> _WHAT TO WORK ON_
Copy out the lines below exactly, from the start of the records through the line that contains "common name: Elegant grass-veneer", including that line.

[Dataset records]
[start]

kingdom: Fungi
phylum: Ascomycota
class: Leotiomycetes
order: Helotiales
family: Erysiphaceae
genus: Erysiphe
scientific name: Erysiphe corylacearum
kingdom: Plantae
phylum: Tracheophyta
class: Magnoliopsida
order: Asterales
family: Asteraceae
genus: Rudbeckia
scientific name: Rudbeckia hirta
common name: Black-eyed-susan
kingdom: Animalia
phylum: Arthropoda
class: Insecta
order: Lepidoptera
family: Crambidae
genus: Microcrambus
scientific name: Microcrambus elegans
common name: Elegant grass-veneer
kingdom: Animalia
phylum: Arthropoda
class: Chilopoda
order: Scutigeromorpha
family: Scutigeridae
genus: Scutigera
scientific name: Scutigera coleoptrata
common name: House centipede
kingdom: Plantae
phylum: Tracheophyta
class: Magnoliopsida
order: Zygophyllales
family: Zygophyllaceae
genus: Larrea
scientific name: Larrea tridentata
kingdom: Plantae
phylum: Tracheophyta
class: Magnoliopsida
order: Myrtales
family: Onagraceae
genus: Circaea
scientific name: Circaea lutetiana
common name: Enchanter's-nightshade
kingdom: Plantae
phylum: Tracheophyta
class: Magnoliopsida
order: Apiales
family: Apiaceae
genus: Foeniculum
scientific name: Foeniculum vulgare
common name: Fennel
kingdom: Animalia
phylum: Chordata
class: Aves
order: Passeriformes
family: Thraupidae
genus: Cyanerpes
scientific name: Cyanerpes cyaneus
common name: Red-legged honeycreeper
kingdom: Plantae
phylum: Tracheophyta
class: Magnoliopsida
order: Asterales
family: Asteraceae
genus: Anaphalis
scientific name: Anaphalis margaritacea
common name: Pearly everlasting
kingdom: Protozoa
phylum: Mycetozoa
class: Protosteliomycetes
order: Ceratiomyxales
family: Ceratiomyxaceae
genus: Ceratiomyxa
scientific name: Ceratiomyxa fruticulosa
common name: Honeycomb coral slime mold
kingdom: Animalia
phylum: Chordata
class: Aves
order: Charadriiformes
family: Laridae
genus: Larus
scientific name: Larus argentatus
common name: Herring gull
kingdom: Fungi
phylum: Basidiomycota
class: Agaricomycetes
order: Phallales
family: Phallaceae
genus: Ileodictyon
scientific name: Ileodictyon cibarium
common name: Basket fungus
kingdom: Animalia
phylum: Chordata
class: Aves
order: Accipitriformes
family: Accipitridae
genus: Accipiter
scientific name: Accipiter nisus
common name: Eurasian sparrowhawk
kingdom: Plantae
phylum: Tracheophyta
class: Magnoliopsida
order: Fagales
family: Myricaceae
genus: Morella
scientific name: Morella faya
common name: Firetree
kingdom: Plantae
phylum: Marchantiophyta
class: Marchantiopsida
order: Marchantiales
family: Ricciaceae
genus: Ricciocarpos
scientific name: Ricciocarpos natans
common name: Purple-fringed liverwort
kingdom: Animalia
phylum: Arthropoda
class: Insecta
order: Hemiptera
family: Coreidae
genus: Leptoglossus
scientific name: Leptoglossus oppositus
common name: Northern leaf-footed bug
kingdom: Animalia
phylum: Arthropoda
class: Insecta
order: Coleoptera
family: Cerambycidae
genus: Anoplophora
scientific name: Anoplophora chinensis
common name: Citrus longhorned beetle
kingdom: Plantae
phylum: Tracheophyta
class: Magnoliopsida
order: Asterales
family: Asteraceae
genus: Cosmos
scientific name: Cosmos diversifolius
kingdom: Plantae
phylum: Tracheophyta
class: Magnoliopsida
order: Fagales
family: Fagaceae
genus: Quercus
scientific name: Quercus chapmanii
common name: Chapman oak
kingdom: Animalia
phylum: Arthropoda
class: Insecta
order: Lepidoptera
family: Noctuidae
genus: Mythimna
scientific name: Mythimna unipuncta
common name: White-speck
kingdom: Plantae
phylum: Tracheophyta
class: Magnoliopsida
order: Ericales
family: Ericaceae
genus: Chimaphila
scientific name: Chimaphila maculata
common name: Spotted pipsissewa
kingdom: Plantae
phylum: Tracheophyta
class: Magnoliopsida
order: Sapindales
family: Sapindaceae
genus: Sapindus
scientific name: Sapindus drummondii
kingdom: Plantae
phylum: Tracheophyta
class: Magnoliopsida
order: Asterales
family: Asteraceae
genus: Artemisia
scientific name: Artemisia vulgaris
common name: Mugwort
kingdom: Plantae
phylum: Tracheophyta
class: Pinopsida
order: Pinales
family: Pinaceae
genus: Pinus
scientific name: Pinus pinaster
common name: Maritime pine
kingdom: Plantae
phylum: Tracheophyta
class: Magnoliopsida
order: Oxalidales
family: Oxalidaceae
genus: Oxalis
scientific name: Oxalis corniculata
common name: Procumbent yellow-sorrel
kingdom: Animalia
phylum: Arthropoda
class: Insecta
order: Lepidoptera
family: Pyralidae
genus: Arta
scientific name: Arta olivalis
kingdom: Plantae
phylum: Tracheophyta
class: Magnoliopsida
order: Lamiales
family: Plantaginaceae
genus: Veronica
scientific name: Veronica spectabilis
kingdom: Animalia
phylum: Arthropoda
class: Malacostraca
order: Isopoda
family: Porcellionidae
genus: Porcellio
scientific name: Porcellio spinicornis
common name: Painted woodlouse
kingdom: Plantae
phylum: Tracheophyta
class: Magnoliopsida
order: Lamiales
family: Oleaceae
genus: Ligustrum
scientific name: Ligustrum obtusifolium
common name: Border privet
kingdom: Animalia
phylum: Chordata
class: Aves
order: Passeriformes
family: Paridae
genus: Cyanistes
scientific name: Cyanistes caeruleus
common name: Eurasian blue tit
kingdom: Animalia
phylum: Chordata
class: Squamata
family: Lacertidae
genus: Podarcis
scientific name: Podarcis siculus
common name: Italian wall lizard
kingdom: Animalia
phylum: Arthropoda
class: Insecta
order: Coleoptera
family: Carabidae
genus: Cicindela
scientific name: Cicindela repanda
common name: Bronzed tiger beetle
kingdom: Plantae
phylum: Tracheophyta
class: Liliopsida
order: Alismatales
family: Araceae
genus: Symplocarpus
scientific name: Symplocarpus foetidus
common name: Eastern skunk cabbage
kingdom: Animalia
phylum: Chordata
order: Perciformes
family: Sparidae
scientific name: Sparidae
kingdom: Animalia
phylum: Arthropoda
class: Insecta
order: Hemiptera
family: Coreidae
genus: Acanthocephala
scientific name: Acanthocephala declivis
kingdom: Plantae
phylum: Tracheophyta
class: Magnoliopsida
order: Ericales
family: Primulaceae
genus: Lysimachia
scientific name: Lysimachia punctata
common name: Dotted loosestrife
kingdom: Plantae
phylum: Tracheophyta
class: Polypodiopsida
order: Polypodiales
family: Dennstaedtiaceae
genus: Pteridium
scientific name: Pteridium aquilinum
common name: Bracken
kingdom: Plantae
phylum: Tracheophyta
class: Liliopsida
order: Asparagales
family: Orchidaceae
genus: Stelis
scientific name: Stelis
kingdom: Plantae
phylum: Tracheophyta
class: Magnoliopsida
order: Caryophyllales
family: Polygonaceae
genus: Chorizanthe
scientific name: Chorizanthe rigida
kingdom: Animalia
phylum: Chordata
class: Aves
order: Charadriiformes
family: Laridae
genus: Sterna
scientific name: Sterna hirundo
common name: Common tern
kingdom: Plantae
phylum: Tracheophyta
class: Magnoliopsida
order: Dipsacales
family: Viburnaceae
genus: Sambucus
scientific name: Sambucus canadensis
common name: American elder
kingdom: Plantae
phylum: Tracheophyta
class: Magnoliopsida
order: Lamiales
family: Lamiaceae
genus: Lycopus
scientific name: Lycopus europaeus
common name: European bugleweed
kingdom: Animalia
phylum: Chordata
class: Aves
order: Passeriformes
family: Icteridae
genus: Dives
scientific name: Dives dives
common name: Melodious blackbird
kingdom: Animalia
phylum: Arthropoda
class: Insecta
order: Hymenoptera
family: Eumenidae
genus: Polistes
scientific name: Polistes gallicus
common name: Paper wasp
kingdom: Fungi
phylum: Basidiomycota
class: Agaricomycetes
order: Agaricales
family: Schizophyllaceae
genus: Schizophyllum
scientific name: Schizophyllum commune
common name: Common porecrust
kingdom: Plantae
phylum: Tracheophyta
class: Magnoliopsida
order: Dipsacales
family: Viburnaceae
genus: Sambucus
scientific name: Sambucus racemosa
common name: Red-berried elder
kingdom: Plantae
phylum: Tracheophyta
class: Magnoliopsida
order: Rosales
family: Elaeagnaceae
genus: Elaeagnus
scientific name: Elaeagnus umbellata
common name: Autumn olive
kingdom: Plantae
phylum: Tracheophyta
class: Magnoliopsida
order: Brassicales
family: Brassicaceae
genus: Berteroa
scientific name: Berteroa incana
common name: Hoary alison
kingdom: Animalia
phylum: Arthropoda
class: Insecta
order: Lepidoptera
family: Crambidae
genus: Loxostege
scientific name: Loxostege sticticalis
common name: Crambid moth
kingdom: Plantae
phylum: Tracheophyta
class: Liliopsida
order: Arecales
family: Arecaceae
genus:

[end]

> _FULL SOLUTION_
kingdom: Fungi
phylum: Ascomycota
class: Leotiomycetes
order: Helotiales
family: Erysiphaceae
genus: Erysiphe
scientific name: Erysiphe corylacearum
kingdom: Plantae
phylum: Tracheophyta
class: Magnoliopsida
order: Asterales
family: Asteraceae
genus: Rudbeckia
scientific name: Rudbeckia hirta
common name: Black-eyed-susan
kingdom: Animalia
phylum: Arthropoda
class: Insecta
order: Lepidoptera
family: Crambidae
genus: Microcrambus
scientific name: Microcrambus elegans
common name: Elegant grass-veneer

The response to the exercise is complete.